____ QUOTED PASSAGE
GET checks into CSV files

Last modified on 06-Jun-24

This example Python script uses Pandas and the Soda Cloud API to retrieve information from your Soda Cloud account and prepare two CSV files:

one file contains information about all the datasets in your Soda Cloud account
one file contains a list of all the checks in your Soda Cloud account, including a column attributes you may have added to checks

✖️    Requires Soda Core Scientific (included in a Soda Agent)
✖️    Supported in Soda Core
✔️    Supported in Soda Cloud + Soda Library
✔️    Supported in Soda Cloud + Soda Agent

Prerequisites

You have set up a Soda Cloud account and have connected to a data source via Soda Library or a Soda-hosted or self-hosted Soda Agent.
You have prepared at least one data quality check and have run at least one Soda scan in Soda Cloud.
You have Admin privileges in your Soda Cloud account which gives you permission to access to the account and all its checks and datasets via the API.

Set up and run

Best practice dictates that you use a virtual environment to execute the script. Use the following commands to create and activate a venv, then upgrade pip and install pandas.
MacOS:

python -m venv .sodaapi 
source .sodaapi/bin/activate 
pip install --upgrade pip  
pip install requests pandas

Windows:

python -m venv .sodaapi
source .sodaapi\Scripts\activate
python.exe -m pip install --upgrade pip
python.exe -m pip install requests pandas

Create a new Python file called api2csv.py, then copy the script below into the file.
In the # Soda Cloud account section of the file, replace the placeholder values with your own Soda Cloud URL and API key values. See Generate API keys for instructions on how to create new keys.
If you wish, change the value of file_type in the script to json if you prefer that type of output over CSV.

Run the script! It saves the new files to the same directory as your api2csv.py file.

python api2csv.py

Output:

Starting collection of all datasets/checks...
Fetching all datasets on page: 0
The following csv file was generated successfully: all_datasets
Fetching all checks on page 0
The following csv file was generated successfully: all_checks

API to CSV script

import requests
import time
import sys
import pandas as pd
from datetime import datetime

# Soda Cloud account 

soda_cloud_url = 'https://cloud.us.soda.io' # cloud.us.soda.io (US Customers) or cloud.soda.io (EU Customers)
soda_apikey = 'XXX' # Soda Cloud API key ID 
soda_apikey_secret = 'XXX' # Soda Cloud API key secret

# The file names and file type to which you want to save the output (CSV or JSON)

datasets_filename = 'all_datasets'
checks_filename = 'all_checks'
file_type = 'csv'

# ------------------------------------------------------------------------------

if file_type not in ['csv', 'json']:
        print("You must input the correct file_type: csv or json. You input "+file_type)
        sys.exit()

print("Starting collection of all datasets/checks...")

datasets = []
checks = []

response_datasets = requests.get(
        soda_cloud_url + '/api/v1/datasets?page=0', 
        auth=(soda_apikey , soda_apikey_secret)
________
____ DATA PROVIDED
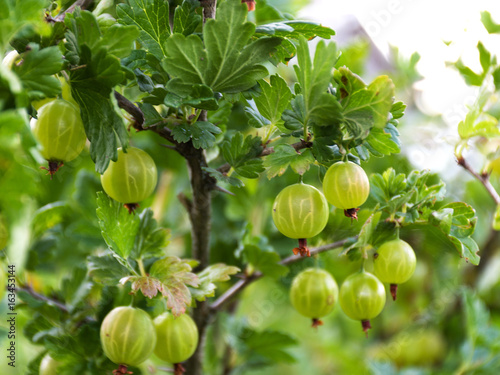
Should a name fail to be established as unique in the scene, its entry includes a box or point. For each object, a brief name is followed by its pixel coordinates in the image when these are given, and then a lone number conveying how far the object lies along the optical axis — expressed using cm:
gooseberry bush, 37
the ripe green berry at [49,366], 42
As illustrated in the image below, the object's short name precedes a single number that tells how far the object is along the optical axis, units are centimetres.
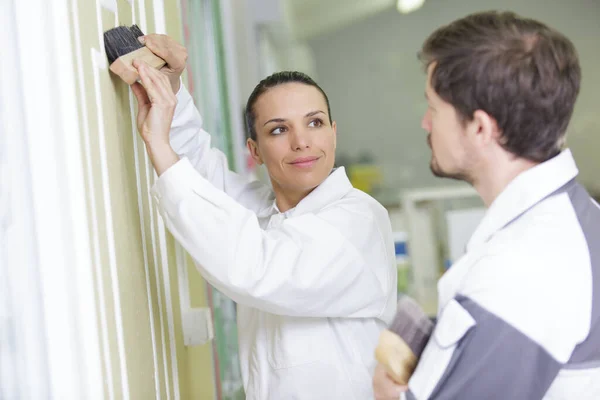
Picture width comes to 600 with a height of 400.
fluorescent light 720
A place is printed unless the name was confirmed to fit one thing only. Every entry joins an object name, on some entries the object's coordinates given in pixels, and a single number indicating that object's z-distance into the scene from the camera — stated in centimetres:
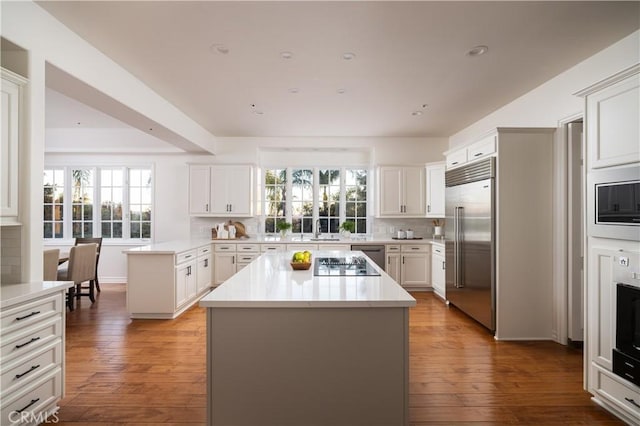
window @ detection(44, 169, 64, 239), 632
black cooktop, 251
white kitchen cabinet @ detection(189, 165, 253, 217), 590
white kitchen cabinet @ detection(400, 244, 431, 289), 563
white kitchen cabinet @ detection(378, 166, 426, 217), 599
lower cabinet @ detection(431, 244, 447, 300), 513
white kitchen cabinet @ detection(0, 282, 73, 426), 181
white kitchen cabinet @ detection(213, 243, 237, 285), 564
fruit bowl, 271
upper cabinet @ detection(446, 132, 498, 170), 362
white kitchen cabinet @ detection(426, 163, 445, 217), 567
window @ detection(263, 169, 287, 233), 648
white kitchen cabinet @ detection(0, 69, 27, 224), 204
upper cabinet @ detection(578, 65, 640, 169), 202
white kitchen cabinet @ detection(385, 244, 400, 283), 562
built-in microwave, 201
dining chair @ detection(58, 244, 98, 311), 461
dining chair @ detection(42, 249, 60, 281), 407
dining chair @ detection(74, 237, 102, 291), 563
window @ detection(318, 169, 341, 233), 650
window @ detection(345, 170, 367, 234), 650
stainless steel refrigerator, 360
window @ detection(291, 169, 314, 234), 650
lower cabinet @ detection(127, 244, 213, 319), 416
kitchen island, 181
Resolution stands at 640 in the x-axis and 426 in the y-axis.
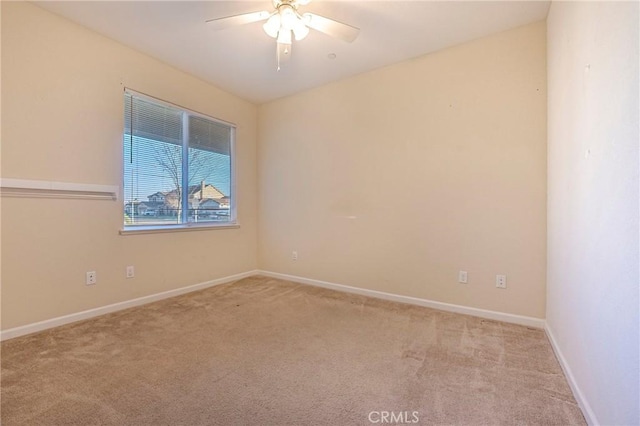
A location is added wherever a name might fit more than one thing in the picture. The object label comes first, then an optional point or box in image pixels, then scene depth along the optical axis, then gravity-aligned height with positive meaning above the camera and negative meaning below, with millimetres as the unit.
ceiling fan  1936 +1313
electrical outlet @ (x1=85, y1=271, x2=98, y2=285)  2512 -585
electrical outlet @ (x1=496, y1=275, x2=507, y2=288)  2484 -618
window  2881 +517
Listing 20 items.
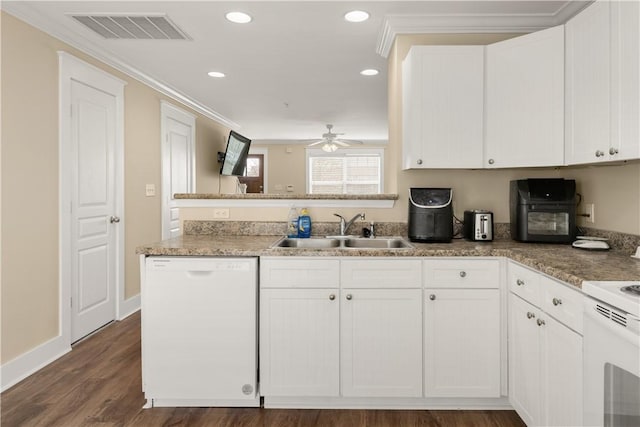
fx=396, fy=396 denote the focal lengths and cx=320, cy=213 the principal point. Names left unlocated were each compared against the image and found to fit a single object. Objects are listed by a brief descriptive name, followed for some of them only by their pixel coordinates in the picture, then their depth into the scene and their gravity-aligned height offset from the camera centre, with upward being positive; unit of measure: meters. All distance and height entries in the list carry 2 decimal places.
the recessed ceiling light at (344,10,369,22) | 2.51 +1.26
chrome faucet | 2.69 -0.09
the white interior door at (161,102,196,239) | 4.51 +0.65
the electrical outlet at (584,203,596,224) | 2.35 +0.00
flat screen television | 5.92 +0.87
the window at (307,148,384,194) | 8.52 +0.84
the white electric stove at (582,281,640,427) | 1.14 -0.44
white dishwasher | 2.09 -0.62
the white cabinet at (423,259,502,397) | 2.08 -0.59
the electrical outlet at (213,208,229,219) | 2.81 -0.01
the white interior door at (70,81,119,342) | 3.05 +0.01
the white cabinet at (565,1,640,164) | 1.66 +0.59
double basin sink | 2.61 -0.21
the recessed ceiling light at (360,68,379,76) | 3.70 +1.32
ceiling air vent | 2.61 +1.28
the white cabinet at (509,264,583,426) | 1.47 -0.62
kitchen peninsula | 2.08 -0.57
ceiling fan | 6.54 +1.18
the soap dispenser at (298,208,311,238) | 2.66 -0.10
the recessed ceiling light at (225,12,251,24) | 2.55 +1.27
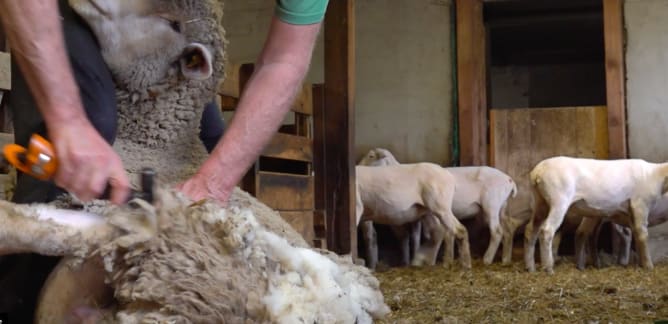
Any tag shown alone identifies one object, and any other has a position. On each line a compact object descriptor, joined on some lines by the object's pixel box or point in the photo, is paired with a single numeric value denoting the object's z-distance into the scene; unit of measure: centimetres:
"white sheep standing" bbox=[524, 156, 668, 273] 738
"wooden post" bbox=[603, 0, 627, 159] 784
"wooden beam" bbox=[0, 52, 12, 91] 283
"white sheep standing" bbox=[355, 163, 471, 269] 781
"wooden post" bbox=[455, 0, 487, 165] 811
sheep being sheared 98
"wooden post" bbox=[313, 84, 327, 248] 523
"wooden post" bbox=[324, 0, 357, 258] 520
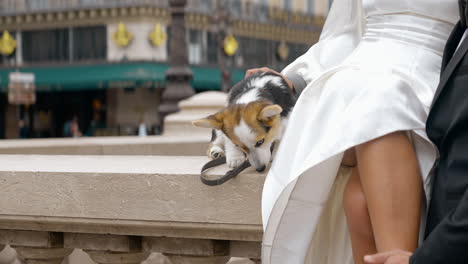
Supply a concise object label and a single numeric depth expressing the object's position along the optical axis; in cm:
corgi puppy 287
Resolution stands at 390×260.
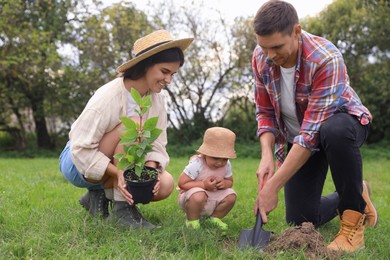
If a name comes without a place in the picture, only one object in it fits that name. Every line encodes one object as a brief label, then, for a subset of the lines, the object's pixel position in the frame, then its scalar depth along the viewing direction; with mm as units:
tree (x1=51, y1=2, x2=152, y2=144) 14234
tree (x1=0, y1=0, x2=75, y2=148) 13727
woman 3078
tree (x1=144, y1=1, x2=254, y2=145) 13836
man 2881
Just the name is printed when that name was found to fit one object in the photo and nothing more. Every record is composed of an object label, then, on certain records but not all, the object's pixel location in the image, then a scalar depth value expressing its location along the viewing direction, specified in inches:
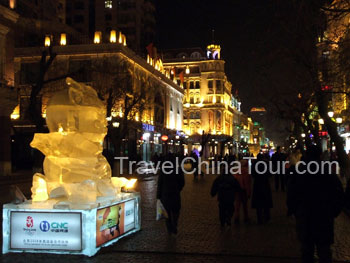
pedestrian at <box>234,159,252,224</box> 464.8
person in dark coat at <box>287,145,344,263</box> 219.9
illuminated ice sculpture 340.5
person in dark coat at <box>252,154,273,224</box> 454.9
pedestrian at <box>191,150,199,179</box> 1135.6
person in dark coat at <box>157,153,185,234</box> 373.1
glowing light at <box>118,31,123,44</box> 1770.2
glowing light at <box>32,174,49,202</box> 341.1
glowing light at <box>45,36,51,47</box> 1789.9
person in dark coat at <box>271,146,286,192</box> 820.5
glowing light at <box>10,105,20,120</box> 1738.4
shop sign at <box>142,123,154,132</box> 2026.3
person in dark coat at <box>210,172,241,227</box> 412.2
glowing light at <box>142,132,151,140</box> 2048.5
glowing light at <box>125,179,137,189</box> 395.2
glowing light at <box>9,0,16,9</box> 1156.5
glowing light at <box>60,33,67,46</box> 1793.9
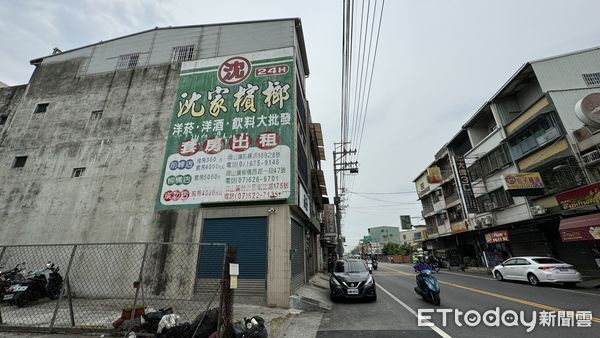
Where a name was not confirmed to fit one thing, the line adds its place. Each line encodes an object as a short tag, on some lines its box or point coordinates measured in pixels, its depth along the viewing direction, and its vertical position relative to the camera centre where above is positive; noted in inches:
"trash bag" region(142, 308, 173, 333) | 198.5 -45.0
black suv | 359.9 -38.4
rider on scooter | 358.5 -18.4
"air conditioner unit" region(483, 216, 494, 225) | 878.1 +110.2
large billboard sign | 395.2 +206.1
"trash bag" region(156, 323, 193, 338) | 185.3 -49.8
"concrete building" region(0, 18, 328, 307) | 384.8 +193.6
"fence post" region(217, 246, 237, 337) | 181.3 -27.8
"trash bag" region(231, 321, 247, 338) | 178.9 -48.3
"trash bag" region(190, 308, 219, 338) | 184.9 -45.9
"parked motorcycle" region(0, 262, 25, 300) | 326.6 -17.6
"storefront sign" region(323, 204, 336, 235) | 892.0 +129.1
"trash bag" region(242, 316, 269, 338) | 176.6 -47.7
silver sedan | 467.5 -36.8
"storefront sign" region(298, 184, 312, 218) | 426.7 +101.8
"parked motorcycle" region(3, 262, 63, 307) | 311.7 -29.0
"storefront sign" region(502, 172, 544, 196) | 641.6 +164.1
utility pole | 930.7 +302.9
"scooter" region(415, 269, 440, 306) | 324.8 -42.9
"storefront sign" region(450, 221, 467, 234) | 1051.9 +111.3
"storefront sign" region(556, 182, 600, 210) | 484.2 +104.7
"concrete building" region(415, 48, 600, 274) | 549.3 +227.0
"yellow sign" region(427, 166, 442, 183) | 1126.4 +337.8
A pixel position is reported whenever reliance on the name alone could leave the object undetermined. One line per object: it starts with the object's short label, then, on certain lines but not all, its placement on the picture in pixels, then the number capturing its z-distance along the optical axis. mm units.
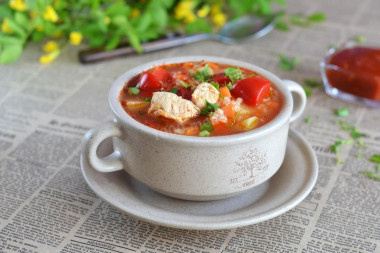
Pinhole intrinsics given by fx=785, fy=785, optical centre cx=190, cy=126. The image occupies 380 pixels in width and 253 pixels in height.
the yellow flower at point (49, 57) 735
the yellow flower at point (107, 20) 736
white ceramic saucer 509
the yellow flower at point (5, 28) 739
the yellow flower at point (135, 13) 800
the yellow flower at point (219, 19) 801
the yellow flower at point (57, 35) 779
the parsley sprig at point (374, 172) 586
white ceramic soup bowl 509
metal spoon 740
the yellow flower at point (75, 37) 752
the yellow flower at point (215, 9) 813
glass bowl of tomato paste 671
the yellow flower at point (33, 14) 752
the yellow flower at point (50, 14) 727
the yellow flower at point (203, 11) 792
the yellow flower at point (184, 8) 789
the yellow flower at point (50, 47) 755
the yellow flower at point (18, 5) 729
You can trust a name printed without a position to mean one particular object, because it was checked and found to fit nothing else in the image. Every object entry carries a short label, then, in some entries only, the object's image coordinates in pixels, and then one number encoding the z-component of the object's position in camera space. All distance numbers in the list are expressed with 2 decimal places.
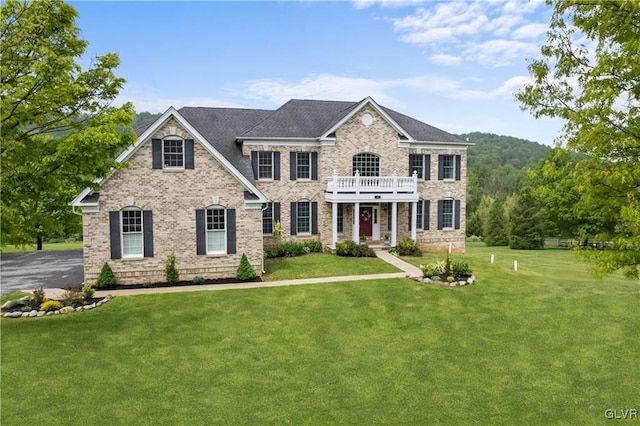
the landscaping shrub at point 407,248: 26.89
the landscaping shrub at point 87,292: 17.02
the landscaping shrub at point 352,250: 25.86
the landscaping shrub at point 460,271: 20.34
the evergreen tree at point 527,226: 48.41
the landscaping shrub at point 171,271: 19.70
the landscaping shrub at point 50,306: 15.59
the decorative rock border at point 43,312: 15.23
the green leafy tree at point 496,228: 57.00
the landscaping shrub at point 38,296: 16.23
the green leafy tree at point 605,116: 7.71
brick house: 19.44
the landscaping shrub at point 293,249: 26.14
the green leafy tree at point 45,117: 12.02
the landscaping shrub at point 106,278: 18.81
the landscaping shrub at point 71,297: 16.52
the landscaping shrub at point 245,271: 20.27
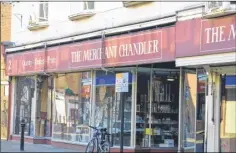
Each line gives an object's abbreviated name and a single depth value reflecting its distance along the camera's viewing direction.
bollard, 17.92
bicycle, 15.48
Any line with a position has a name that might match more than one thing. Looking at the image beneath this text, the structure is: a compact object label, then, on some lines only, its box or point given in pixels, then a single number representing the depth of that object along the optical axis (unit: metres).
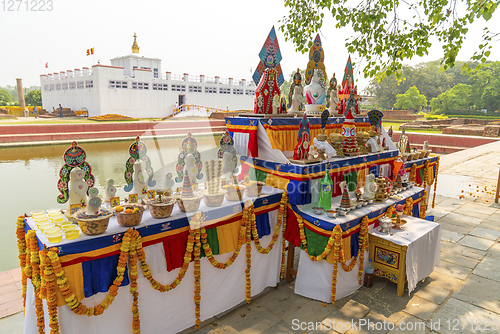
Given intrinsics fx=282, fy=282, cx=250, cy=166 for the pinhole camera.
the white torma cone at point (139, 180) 3.22
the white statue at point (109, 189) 3.05
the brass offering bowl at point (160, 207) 2.80
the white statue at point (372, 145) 5.11
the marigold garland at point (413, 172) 6.03
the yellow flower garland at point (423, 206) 5.58
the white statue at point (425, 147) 6.81
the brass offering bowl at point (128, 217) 2.60
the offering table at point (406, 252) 3.65
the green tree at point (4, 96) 59.99
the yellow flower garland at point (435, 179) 6.88
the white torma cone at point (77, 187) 2.74
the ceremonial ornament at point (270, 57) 4.77
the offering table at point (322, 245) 3.51
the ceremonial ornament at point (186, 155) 3.63
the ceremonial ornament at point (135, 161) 3.21
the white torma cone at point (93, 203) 2.50
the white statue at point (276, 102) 4.46
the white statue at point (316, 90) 5.23
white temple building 29.88
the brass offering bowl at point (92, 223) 2.39
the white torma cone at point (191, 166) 3.55
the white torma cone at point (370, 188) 4.29
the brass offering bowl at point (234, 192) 3.51
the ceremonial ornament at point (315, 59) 5.43
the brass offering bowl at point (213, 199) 3.23
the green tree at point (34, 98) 47.16
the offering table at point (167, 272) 2.36
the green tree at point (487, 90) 41.50
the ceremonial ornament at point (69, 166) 2.71
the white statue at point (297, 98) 4.85
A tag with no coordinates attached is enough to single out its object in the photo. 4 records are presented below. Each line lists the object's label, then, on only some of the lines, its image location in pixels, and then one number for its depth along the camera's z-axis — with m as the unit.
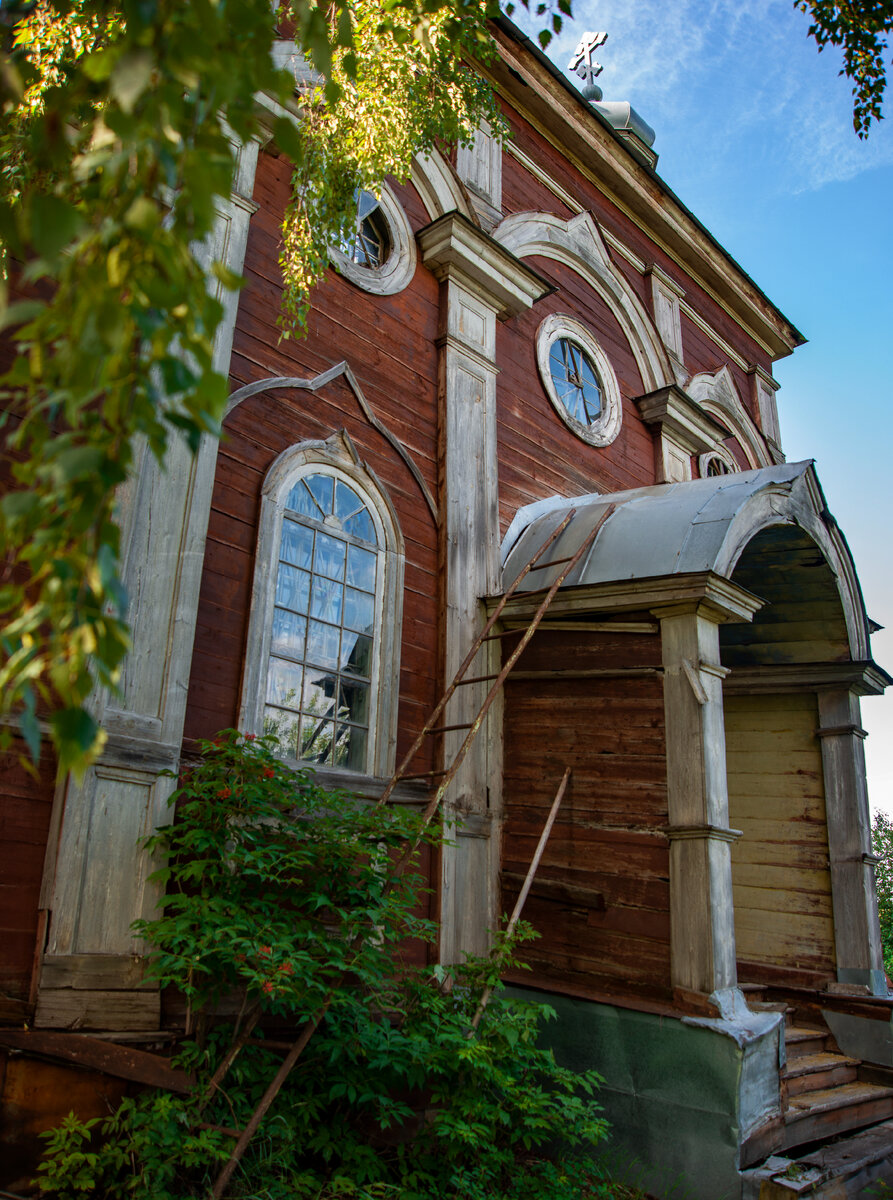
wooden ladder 3.70
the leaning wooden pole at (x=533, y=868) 4.67
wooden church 4.68
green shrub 3.76
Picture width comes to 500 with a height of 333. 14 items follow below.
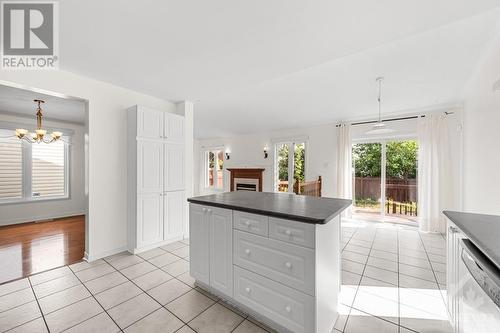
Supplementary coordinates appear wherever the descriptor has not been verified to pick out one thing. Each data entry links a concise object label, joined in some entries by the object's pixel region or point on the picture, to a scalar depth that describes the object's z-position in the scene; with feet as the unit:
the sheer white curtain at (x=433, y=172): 13.15
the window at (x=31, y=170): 14.71
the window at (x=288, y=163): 20.21
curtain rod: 13.98
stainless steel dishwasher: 2.74
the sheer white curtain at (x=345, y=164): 16.53
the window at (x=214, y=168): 26.89
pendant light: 9.50
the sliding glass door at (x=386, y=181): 15.12
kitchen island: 4.49
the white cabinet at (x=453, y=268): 4.43
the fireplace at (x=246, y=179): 22.50
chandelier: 12.07
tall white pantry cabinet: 9.86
________
REQUIRED ACTIONS:
**1)** Reproduce the part of the Soda Cloud CSV page above the records, everything from "Last modified on" down to "a Soda Agent)".
**2)** Summarize the Soda Cloud CSV page in two sentences.
**3)** Pick up the Soda Cloud CSV page at the point where it stops, and keep writing its script from there.

ANSWERS FOR THE EXERCISE:
**1)**
Last modified on 06-Jun-24

This example Python script uses Pandas and the Soda Cloud API to retrieve information from your Soda Cloud account and prepare two CSV files:

one file contains information about all the datasets in your Soda Cloud account
one file contains a list of all the checks in your Soda Cloud account, including a column attributes you may have added to checks

✖️    Requires Soda Core Scientific (included in a Soda Agent)

**2)** The page gives an example Python script that uses Pandas and the Soda Cloud API to create two CSV files, one with information about all datasets and one listing all checks in a Soda Cloud account. It lists the prerequisites, including a connected data source, at least one check and scan, and Admin privileges, and explains how to set up a virtual environment, enter your Soda Cloud URL and API key values, and run api2csv.py.

**3)**
        )

if response_datasets.status_code == 401 or response_datasets.status_code == 403:
    print("Unauthorized or Forbidden access. Please check your API keys and/or permissions in Soda.")
    sys.exit()

# Collect all datasets

if response_datasets.status_code == 200:
    dataset_pages = response_datasets.json().get('totalPages')
    
    i = 0
    while i < dataset_pages:
        dq_datasets = requests.get(
        soda_cloud_url + '/api/v1/datasets?page='+str(i), 
        auth=(soda_apikey , soda_apikey_secret))
        
        if dq_datasets.status_code == 200:
            print("Fetching all datasets on page: "+str(i))
            list = dq_datasets.json().get("content")
            datasets.extend(list)
            i += 1
        elif dq_datasets.status_code == 429:
            print("API Rate Limit reached when fetching datasets on page: " +str(i)+ ". Pausing for 30 seconds.")
            time.sleep(30)
            # Retry fetching the same page
        else:
            print("Error fetching datasets on page "+str(i)+". Status code:", dq_datasets.status_code)
        
else:
    print("Error fetching initial datasets. Status code:", response_datasets.status_code)
    sys(exit)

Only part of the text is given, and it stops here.